Partials are predictions, and predictions get revised
A streaming recognizer emits its best guess given the audio so far. Each new frame can change the most likely decoding of everything before it, because acoustic context resolves backward — I feel can become I fell once the next syllable lands, and those two transcripts route to completely different responses. We measure this directly: in our pilot logs, the first partial of an utterance disagrees with the eventual final transcript roughly 30–40% of the time, while a partial captured 300ms before end-of-speech matches the final around 90% of the time. Accuracy is a function of how much audio the partial has seen.
That curve is the whole design problem. Wait for the final and you have thrown away the entire reason to stream. Act on the first partial and you are acting on a coin flip. The accuracy of a partial is not a fixed property — it is a function of how far into the utterance you read it, and the engineering is about reading it at the right moment for the right purpose.

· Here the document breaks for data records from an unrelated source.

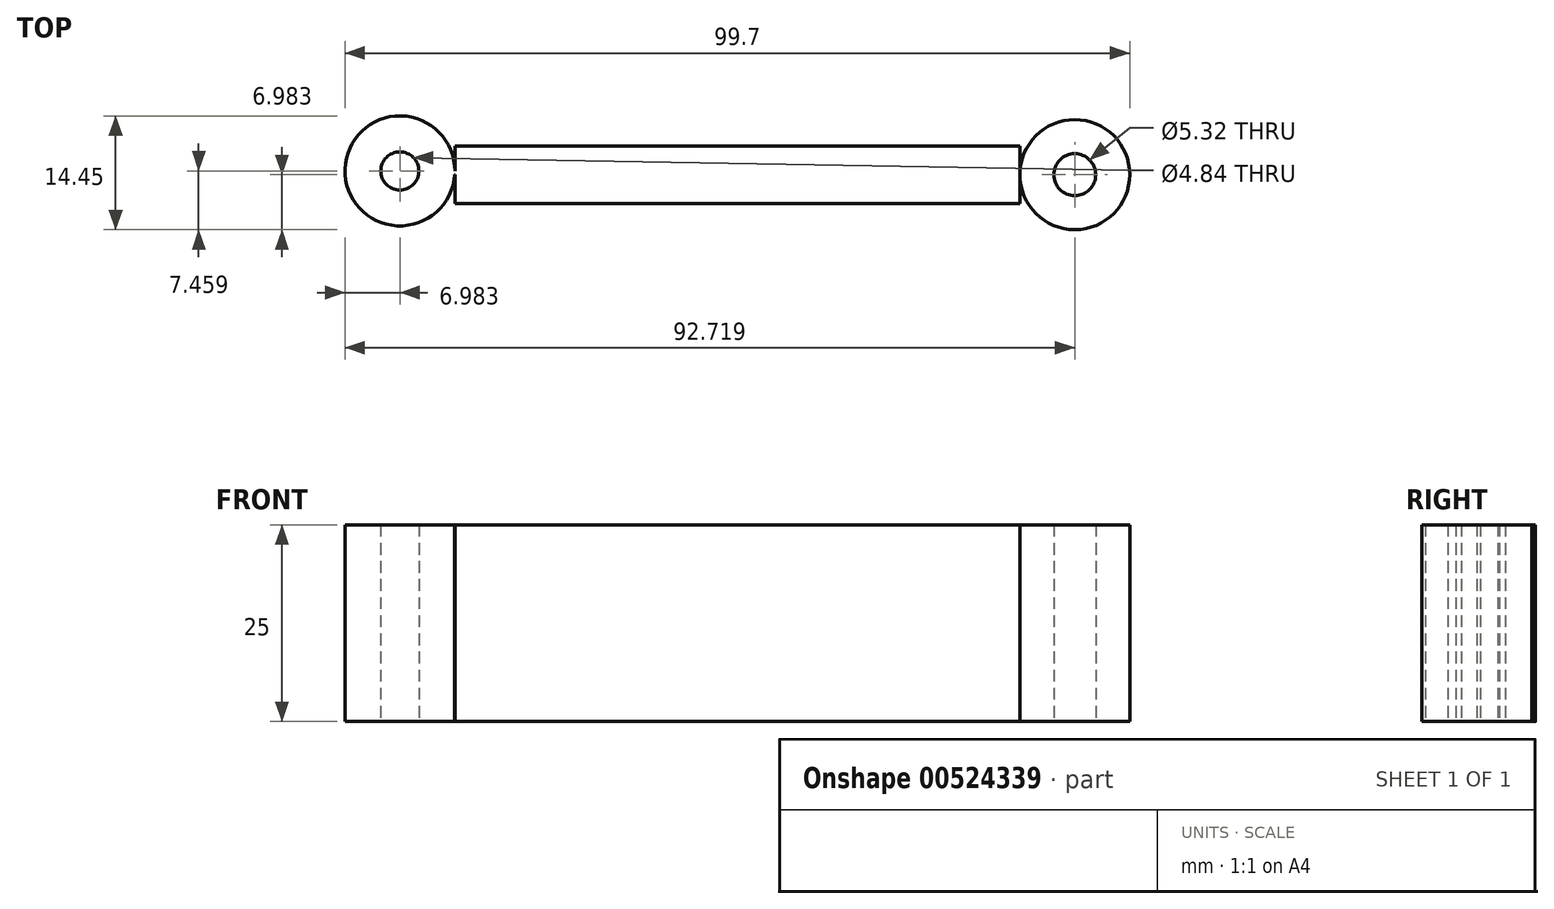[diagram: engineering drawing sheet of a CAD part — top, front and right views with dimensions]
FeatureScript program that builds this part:
annotation { "Feature Type Name" : "Feature", "Feature Type Description" : "" }
export const myFeature = defineFeature(function(context is Context, id is Id, definition is map)
    precondition{}
    {
        {
            var Q0;
            Q0=qCreatedBy(makeId("Top.planeOp"),FACE);
            var sketch = newSketch(context, id + "F0", { "sketchPlane" : qUnion([Q0])});
            skLineSegment(sketch, "E0", {"start": v(-27, 12.06) * mm, "end": v(44.77, 12.06) * mm});
            skLineSegment(sketch, "E1", {"start": v(44.77, 12.06) * mm, "end": v(44.77, 4.76) * mm});
            skLineSegment(sketch, "E2", {"start": v(44.77, 4.76) * mm, "end": v(-27, 4.76) * mm});
            skLineSegment(sketch, "E3", {"start": v(-27, 4.76) * mm, "end": v(-27, 12.06) * mm});
            skCircle(sketch, "E4", {"center": v(-33.98, 8.89) * mm, "radius": 6.99 * mm});
            skCircle(sketch, "E5", {"center": v(51.76, 8.41) * mm, "radius": 6.99 * mm});
            skPoint(sketch, "E5.centerSnap0", {"position": v(44.77, 8.41) * mm});
            skCircle(sketch, "E6", {"center": v(-33.98, 8.89) * mm, "radius": 2.42 * mm});
            skCircle(sketch, "E7", {"center": v(51.76, 8.41) * mm, "radius": 2.66 * mm});
            skLineSegment(sketch, "E8", {"start": v(44.77, 8.41) * mm, "end": v(-27, 8.41) * mm});
            skLineSegment(sketch, "E9", {"start": v(-27, 8.41) * mm, "end": v(44.77, 8.41) * mm});
            skSolve(sketch);
        }
        {
            var Q0;
            {var subQ0=sQuery(id+"F0.wireOp",EDGE,"E9");var subQ1=sQuery(id+"F0.wireOp",EDGE,"E3");var subQ2=makeQuery(id+"F0.imprint","INTERSECT",VERTEX,{"derivedFrom":[subQ1,subQ0]});Q0=makeQuery(id+"F0.imprint","IMPRINT",FACE,{"disambiguationData":[TD([[makeQuery(id+"F0.imprint","IMPRINT",EDGE,{"disambiguationData":[TD([[subQ2,-1.0]])],"derivedFrom":subQ1}),1.0]])]});}
            var Q1;
            {var subQ1=sQuery(id+"F0.wireOp",EDGE,"E0");Q1=makeQuery(id+"F0.imprint","IMPRINT",FACE,{"disambiguationData":[TD([[makeQuery(id+"F0.imprint","IMPRINT",EDGE,{"derivedFrom":subQ1}),-1.0]])]});}
            var Q2;
            {var subQ0=sQuery(id+"F0.wireOp",EDGE,"E2");Q2=makeQuery(id+"F0.imprint","IMPRINT",FACE,{"disambiguationData":[TD([[makeQuery(id+"F0.imprint","IMPRINT",EDGE,{"derivedFrom":subQ0}),-1.0]])]});}
            extrude(context, id + "F1", {"entities" : qUnion([Q0, Q1, Q2]), "depth" : 3 * mm, "offsetDistance" : 25 * mm});
        }
        {
            var Q0;
            Q0 = qSketchRegion(id + "F0", true);
            extrude(context, id + "F2", {"entities" : qUnion([Q0]), "operationType" : NewBodyOperationType.ADD, "depth" : 25 * mm, "offsetDistance" : 25 * mm});
        }
    });
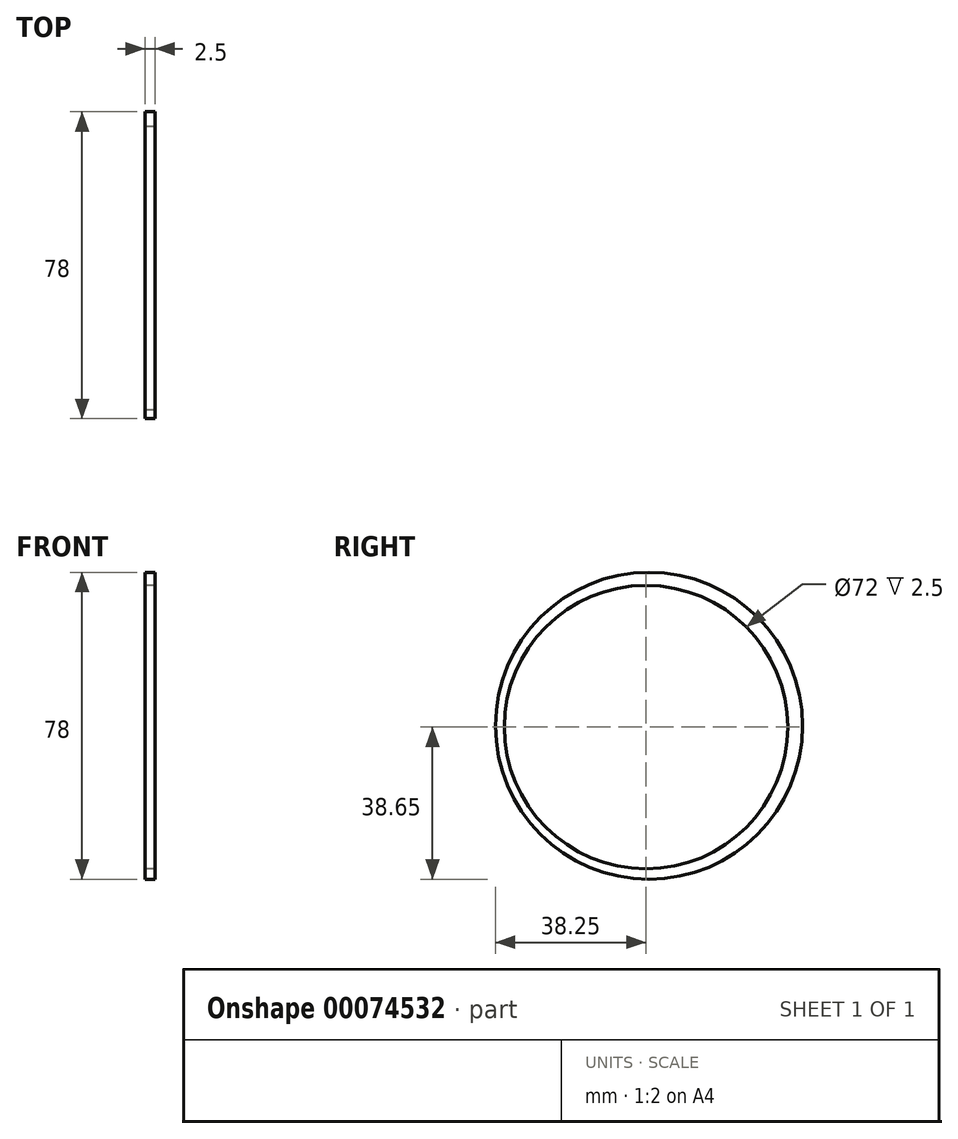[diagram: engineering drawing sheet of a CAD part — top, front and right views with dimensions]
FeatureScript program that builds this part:
annotation { "Feature Type Name" : "Feature", "Feature Type Description" : "" }
export const myFeature = defineFeature(function(context is Context, id is Id, definition is map)
    precondition{}
    {
        {
            var Q0;
            Q0=qCreatedBy(makeId("Right.planeOp"),FACE);
            var sketch = newSketch(context, id + "F0", { "sketchPlane" : qUnion([Q0])});
            skCircle(sketch, "E0", {"center": v(0, 0) * mm, "radius": 36 * mm});
            skCircle(sketch, "E1", {"center": v(0.75, 0.35) * mm, "radius": 39 * mm});
            skSolve(sketch);
        }
        {
            var Q0;
            Q0=makeQuery(id+"F0.imprint","IMPRINT",FACE,{"disambiguationData":[TD([[makeQuery(id+"F0.imprint","IMPRINT",EDGE,{"derivedFrom":sQuery(id+"F0.wireOp",EDGE,"E0")}),-1.0]])]});
            extrude(context, id + "F1", {"entities" : qUnion([Q0]), "depth" : 2.5 * mm});
        }
    });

Read partials for shape before you read them for words
The unlock is that not every decision needs the exact words. Long before a partial is accurate enough to act on, it carries signals that are robust even while the specific tokens churn:
- Turn-taking. The arrival of any partial tells us the resident is still talking. Partials drying up — no update for a few hundred milliseconds while the audio also goes quiet — is a far better end-of-turn signal than silence alone, and it lets us close the turn earlier without clipping a thoughtful pause.
- Intent shape. Call / help / hurt / pain surface in partials early and stay stable even as proper nouns around them get rewritten. We can prime the response path on the shape of the request while the details are still settling.
- Confidence trajectory. A partial whose tokens stop changing as audio continues is converging; one that rewrites itself every update is not. The rate of revision is itself a signal about whether the text is safe to trust yet.
Acting only on what has earned it
So we run two clocks. One uses the volatile early partials purely for internal preparation — warming the model, biasing the decoder toward this resident's vocabulary, deciding whether the turn is ending — none of which is visible or irreversible if the text turns out wrong. The other waits for the part of the utterance that has stabilized before anything the resident can perceive happens: a spoken response, a logged event, a confirmation. We never speak a reply built on a partial that is still rewriting itself, because the cost of revising a guess we already acted on is a device that interrupts and contradicts itself.
Because Companion produces nurse-reviewed events rather than raw recordings, the bar for what we commit is high: a logged event has to reflect what the resident actually said, not the recognizer's first draft. Partials make the conversation feel immediate; finals — and the stable prefixes on the way to them — are what we are willing to stand behind.
The resident in 214B experiences a device that starts to respond on the rhythm of her sentence instead of after an awkward gap, and that never once acts on a word she didn't say. The early read makes it feel fast. The discipline about when to trust it makes it feel right.